- [YOUR INSTRUCTIONS]
Set out exactly, line by line, the stretch of data below that begins at the line containing "About the Library" and ends at the line containing "Library Projects", with both ends kept.

---

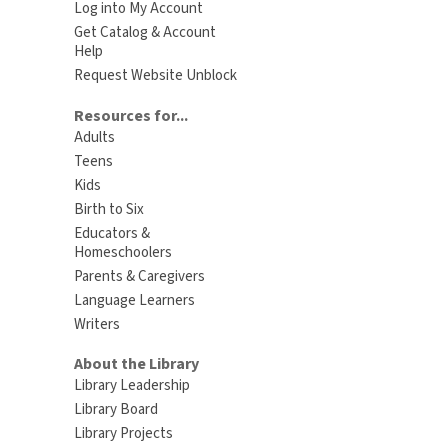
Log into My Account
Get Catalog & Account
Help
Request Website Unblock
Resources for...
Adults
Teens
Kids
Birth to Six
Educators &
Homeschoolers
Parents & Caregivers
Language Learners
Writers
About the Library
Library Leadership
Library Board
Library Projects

---

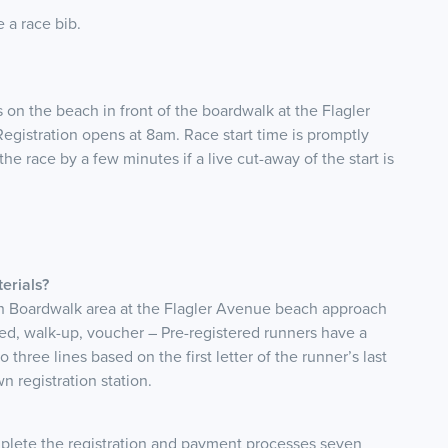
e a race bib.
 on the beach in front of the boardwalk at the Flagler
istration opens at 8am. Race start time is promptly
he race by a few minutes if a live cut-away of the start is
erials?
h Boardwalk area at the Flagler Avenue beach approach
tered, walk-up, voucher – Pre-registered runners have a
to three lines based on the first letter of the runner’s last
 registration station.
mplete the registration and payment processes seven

---

- [ANSWER FOR THE TASK]
About the Library
Library Leadership
Library Board
Library Projects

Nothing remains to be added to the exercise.